Public Health Emergency
The Public Health Emergency (PHE) was extended through April 16th.
CMS published a letter on March 3rd extending the timeframe to wind down Medicaid renewals from 12 months to 14 months, but they did not extend the 60-day notice. According to this letter, the PHE will not begin winding down any earlier than July 2022.
Healthcare.gov Special Enrollment Period
CMS is extending the enrollment period through the rest of the year for those at or below 150% of the federal poverty level.
This is required for states who are a Federally Facilitated Marketplace through Healthcare.gov which includes: AL, AK, AZ, FL, GA, HI, IN, KS, LA, MI, MO, MA, MS, NC, OK, SC, TN, TX, UT, VA, WV, WI, WY, DE, IL, IA, NE, ND, OH and SD.
The extension is optional for states who are a State Based Marketplace which includes: AR, CA, CO, CT, ID, KY, NV, NM, OR, WA, DC, ME, MD, MA, MI, MN, NJ, NY, PA, RI and VT.
This does not include those eligible for Medicaid, Medicare Part A or most employer-sponsored health insurance plans.
Medicaid State of the Union
Governor Mike Dunleavy prepared an executive order that will separate the current health department into two divisions. The Department of Health division will manage public health, behavioral health, healthcare services and senior and disability services. The Department of Family and Community service will include juvenile justice, children services and several other sub-departments.
In February, Alaska’s legislature legal team reviewed the executive order and identified several issues, and they held an in-depth hearing later that month. No outcome of that hearing has been published yet.
The Indiana Department of Administration announced they would be awarding managed Medicaid contracts to Anthem/Blue Cross Blue Shield, Care Source Indiana, MDWISE and Centene/Managed Health Services. These managed care organizations will provide the Hoosier Healthwise and Healthy Indiana Plan programs, which cover adults, pregnant women and children for the Indiana Family and Social Services Administration.
Additionally, on March 3rd Governor Holcomb signed an executive order to end the Public Health Emergency. However, since Medicaid is managed by CMS, this change will not include the Medicaid flexibilities and redeterminations.
On April 4th the Kansas Medical Assistance Program (KMAP) will be moving to a new processing and payment system called Kansas Modular Medicaid System (KMMS). This system will replace many key functions impacting Kansas Medicaid providers.
Additionally, Blue Cross Blue Shield of Kansas City and Blue Cross Blue Shield of Kansas are partnering to submit a proposal on the new KenCare contract. The goal is for the new alliance to be called Healthy Blue and serve the managed Medicaid population within the state.

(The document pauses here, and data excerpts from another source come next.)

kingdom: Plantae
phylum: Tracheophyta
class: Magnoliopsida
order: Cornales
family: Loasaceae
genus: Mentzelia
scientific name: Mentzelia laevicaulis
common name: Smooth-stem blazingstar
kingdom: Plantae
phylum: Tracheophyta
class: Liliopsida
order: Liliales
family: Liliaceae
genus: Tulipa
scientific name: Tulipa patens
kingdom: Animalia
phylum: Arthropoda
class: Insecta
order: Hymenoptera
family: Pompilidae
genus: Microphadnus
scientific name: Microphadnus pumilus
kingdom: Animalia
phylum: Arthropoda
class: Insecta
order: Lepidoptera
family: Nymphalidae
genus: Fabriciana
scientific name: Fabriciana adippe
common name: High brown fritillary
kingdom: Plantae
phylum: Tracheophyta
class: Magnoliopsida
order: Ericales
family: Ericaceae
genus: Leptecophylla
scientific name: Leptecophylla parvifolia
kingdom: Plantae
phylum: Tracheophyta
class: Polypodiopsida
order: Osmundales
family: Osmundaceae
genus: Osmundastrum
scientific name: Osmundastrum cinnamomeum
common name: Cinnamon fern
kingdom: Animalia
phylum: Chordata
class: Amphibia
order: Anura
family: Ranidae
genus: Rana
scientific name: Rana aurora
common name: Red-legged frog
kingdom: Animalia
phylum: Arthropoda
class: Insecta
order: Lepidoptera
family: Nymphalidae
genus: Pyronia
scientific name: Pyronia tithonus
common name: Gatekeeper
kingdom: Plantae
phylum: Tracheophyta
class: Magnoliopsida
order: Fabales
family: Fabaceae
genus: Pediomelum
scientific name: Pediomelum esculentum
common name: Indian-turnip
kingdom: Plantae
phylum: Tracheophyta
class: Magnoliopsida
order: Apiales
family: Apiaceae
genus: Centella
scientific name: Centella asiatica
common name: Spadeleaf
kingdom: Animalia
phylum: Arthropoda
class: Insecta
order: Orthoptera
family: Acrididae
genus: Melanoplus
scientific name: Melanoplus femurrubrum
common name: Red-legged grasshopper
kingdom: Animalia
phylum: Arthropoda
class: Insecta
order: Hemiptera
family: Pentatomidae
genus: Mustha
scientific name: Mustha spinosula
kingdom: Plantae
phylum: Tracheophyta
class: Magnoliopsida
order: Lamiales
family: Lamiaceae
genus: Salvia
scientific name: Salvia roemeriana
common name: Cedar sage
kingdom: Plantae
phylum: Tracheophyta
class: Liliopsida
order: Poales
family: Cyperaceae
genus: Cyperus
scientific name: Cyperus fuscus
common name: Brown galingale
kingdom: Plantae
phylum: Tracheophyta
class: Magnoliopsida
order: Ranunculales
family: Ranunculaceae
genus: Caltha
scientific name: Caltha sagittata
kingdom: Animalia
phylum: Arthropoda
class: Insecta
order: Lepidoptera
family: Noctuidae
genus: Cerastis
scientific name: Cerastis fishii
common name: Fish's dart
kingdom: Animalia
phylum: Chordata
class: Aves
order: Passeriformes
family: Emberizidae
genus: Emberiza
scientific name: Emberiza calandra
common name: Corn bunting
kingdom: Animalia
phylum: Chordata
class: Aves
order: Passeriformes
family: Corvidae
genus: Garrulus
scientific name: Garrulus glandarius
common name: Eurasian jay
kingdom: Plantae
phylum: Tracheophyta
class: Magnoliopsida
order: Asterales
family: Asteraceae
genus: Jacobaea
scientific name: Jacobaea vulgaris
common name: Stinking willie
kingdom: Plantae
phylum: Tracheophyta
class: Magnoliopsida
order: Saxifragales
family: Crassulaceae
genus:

Although CMS opposes work requirements to be eligible for Medicaid, the state has developed a bill that would put Medicaid work requirements on the ballot for voters to decide in the November election. If approved, it would still need final approval by CMS via the 1115 waiver.
Effective April 1st, North Carolina Medicaid coverage for postpartum mothers will extend from 2 months to 12 months after birth.
Additionally, the state has flipped from a fee-for-service model to managed Medicaid, and this change is the foundation for the Health Opportunities Pilots Program. This program is an innovative approach that integrates a standardized screening process, referral and feedback system, care management and enhanced programming within Medicaid, and it builds on existing infrastructure in coordinated care and social services.
When fully implemented, this program will provide whole care and coverage for at risk recipients which includes services spanning from food, housing, transportation and medical needs. The approach is designed to create lasting change on all social determinants of health through the Medicaid program. Read more here.
Although the state has attempted or discussed Medicaid expansion multiple times, it does appear to have a larger backing than in the past. With bi-partisan support and many organizations promoting the change, it is a possibility the state could move forward with expanding their Medicaid program.
Governor Lee is proposing $25.5 million for dental benefits for over 600,000 qualifying residents, and his proposal also includes a commitment to retain dental providers. This investment in dental health is in response to a disproportionate amount of funds that have been used to treat dental health issues at hospitals. In 2019, Tennessee spent $10 million on patients showing up to the hospital because of tooth pain or another oral health crisis.
The rest of the medical-related budget proposed will be used to attract more medical residents to the state and for substance abuse treatment.